-- Activity --
Going line by line through the records below, write out everything starting with the line containing "Förlust och vinst" and going on through the line containing "اشفة المتعددة السطوح لملاعب التنس", exactly and inclusively. Pictures do not go in.

-- Records for the exercise --
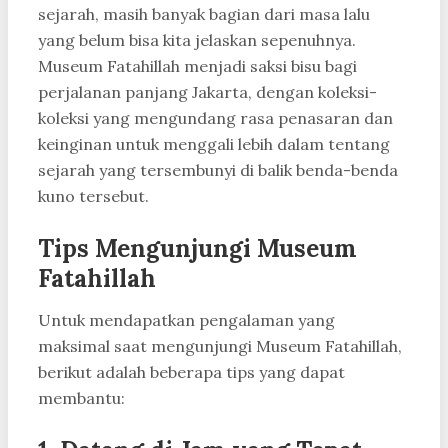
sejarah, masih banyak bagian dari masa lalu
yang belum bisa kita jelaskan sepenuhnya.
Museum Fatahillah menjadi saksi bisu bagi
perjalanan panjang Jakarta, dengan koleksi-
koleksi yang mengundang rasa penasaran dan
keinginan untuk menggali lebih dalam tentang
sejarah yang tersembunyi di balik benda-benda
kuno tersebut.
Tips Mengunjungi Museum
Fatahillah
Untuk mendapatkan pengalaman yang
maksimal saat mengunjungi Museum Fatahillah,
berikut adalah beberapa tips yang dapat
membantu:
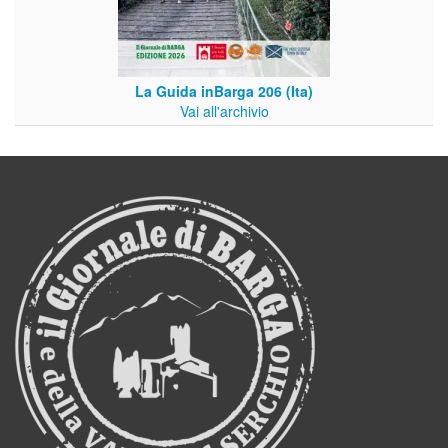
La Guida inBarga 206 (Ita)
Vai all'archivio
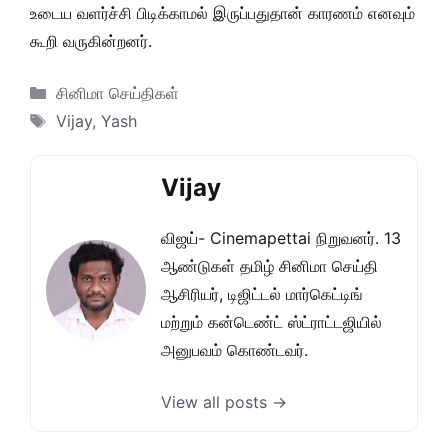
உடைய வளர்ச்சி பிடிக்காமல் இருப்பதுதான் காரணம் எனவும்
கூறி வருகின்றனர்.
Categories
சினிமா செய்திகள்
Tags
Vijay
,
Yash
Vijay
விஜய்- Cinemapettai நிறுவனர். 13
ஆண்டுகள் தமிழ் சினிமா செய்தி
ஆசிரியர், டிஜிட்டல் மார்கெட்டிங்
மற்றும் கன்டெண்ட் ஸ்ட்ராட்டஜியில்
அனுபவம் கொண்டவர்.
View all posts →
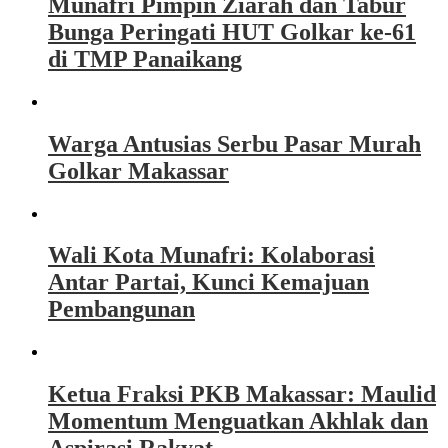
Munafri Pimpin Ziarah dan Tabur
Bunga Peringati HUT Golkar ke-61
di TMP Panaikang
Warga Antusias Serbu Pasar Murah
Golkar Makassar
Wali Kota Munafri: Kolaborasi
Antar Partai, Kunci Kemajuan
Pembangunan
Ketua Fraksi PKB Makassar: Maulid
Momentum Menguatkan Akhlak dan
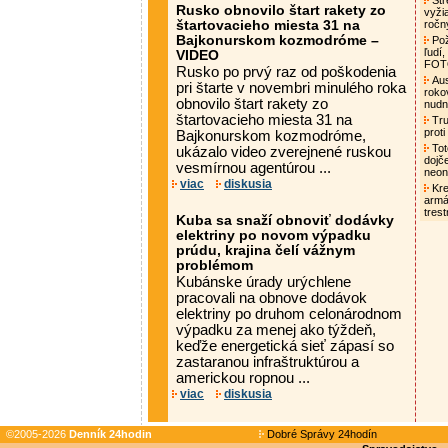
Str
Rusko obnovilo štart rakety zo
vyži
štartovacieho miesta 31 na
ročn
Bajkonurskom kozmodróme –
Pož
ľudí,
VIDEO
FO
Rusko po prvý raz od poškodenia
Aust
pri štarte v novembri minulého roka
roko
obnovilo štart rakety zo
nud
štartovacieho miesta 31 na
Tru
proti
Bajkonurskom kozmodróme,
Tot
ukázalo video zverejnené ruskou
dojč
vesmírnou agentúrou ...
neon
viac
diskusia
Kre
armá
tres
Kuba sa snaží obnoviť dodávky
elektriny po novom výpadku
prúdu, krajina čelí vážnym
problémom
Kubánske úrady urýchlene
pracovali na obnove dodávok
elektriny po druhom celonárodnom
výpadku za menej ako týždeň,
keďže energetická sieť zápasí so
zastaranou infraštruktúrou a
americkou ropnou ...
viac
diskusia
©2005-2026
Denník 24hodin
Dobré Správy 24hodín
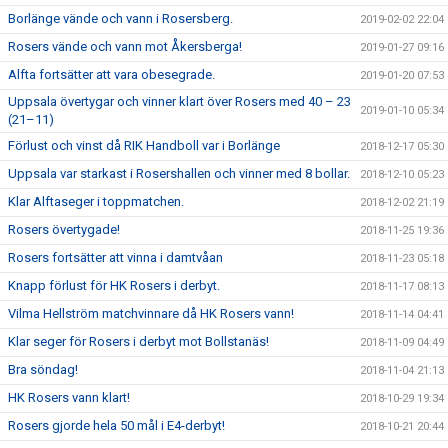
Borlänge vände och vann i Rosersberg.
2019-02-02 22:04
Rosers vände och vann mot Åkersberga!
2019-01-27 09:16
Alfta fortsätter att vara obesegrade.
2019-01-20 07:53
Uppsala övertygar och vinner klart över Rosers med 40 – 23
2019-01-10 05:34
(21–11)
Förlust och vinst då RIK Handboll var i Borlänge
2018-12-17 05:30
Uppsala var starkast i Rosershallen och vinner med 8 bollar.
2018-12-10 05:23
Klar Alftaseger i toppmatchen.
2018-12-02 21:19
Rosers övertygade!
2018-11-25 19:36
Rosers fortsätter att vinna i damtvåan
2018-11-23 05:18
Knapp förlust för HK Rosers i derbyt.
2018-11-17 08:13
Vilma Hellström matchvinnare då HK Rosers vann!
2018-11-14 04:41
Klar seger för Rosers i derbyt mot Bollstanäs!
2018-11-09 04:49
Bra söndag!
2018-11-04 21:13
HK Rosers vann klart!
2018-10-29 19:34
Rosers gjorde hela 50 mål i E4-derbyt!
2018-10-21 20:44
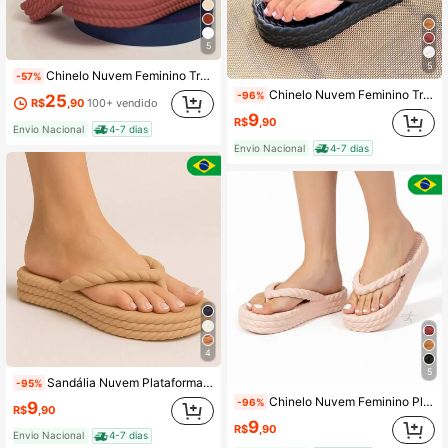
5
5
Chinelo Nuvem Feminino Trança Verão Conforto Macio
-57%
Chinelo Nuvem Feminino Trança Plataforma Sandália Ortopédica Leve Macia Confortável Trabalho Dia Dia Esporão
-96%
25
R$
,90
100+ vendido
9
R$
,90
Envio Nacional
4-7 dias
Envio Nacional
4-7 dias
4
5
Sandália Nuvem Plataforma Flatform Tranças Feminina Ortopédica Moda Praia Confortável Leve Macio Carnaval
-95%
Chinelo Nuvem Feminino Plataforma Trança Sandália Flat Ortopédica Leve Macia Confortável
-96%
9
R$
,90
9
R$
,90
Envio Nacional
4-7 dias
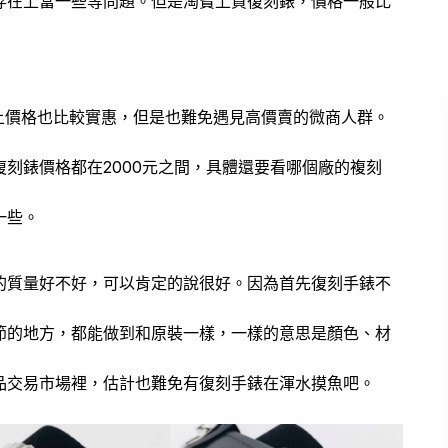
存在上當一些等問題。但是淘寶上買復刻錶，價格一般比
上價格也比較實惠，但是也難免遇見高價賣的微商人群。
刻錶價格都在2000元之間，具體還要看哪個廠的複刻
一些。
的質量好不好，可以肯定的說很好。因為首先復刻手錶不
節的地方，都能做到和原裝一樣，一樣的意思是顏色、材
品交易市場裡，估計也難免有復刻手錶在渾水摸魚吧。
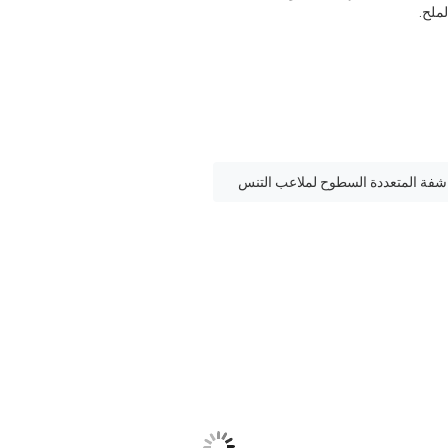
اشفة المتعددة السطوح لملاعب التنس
--
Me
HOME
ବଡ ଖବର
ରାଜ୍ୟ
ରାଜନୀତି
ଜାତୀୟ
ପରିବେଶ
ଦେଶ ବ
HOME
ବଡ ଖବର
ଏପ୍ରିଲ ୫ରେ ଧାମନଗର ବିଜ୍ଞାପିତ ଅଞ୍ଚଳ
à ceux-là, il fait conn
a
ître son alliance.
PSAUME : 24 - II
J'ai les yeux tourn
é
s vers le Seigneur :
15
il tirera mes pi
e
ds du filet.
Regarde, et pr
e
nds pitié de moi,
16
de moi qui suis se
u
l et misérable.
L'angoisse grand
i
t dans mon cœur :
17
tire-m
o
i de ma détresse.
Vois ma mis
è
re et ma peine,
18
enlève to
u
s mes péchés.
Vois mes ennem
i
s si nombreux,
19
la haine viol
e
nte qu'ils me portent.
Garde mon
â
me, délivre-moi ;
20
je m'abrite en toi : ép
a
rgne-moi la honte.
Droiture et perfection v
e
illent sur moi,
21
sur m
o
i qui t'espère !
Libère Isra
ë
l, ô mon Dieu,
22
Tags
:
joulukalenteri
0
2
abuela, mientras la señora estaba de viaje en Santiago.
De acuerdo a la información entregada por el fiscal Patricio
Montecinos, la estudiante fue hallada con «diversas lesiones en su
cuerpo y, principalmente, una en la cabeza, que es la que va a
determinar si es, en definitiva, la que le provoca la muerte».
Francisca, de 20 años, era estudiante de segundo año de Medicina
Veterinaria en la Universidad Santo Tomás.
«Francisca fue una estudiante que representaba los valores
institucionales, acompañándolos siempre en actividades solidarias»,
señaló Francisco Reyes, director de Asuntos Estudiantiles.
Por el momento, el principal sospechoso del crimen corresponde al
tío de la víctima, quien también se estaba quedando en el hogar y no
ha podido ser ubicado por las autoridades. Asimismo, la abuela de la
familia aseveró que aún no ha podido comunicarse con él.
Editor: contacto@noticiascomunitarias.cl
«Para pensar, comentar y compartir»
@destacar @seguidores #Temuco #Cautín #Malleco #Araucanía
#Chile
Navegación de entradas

-- Exercise response --
Förlust och vinst då RIK Handboll var i Borlänge
2018-12-17 05:30
Uppsala var starkast i Rosershallen och vinner med 8 bollar.
2018-12-10 05:23
Klar Alftaseger i toppmatchen.
2018-12-02 21:19
Rosers övertygade!
2018-11-25 19:36
Rosers fortsätter att vinna i damtvåan
2018-11-23 05:18
Knapp förlust för HK Rosers i derbyt.
2018-11-17 08:13
Vilma Hellström matchvinnare då HK Rosers vann!
2018-11-14 04:41
Klar seger för Rosers i derbyt mot Bollstanäs!
2018-11-09 04:49
Bra söndag!
2018-11-04 21:13
HK Rosers vann klart!
2018-10-29 19:34
Rosers gjorde hela 50 mål i E4-derbyt!
2018-10-21 20:44
5
5
Chinelo Nuvem Feminino Trança Verão Conforto Macio
-57%
Chinelo Nuvem Feminino Trança Plataforma Sandália Ortopédica Leve Macia Confortável Trabalho Dia Dia Esporão
-96%
25
R$
,90
100+ vendido
9
R$
,90
Envio Nacional
4-7 dias
Envio Nacional
4-7 dias
4
5
Sandália Nuvem Plataforma Flatform Tranças Feminina Ortopédica Moda Praia Confortável Leve Macio Carnaval
-95%
Chinelo Nuvem Feminino Plataforma Trança Sandália Flat Ortopédica Leve Macia Confortável
-96%
9
R$
,90
9
R$
,90
Envio Nacional
4-7 dias
存在上當一些等問題。但是淘寶上買復刻錶，價格一般比
上價格也比較實惠，但是也難免遇見高價賣的微商人群。
刻錶價格都在2000元之間，具體還要看哪個廠的複刻
一些。
的質量好不好，可以肯定的說很好。因為首先復刻手錶不
節的地方，都能做到和原裝一樣，一樣的意思是顏色、材
品交易市場裡，估計也難免有復刻手錶在渾水摸魚吧。
اشفة المتعددة السطوح لملاعب التنس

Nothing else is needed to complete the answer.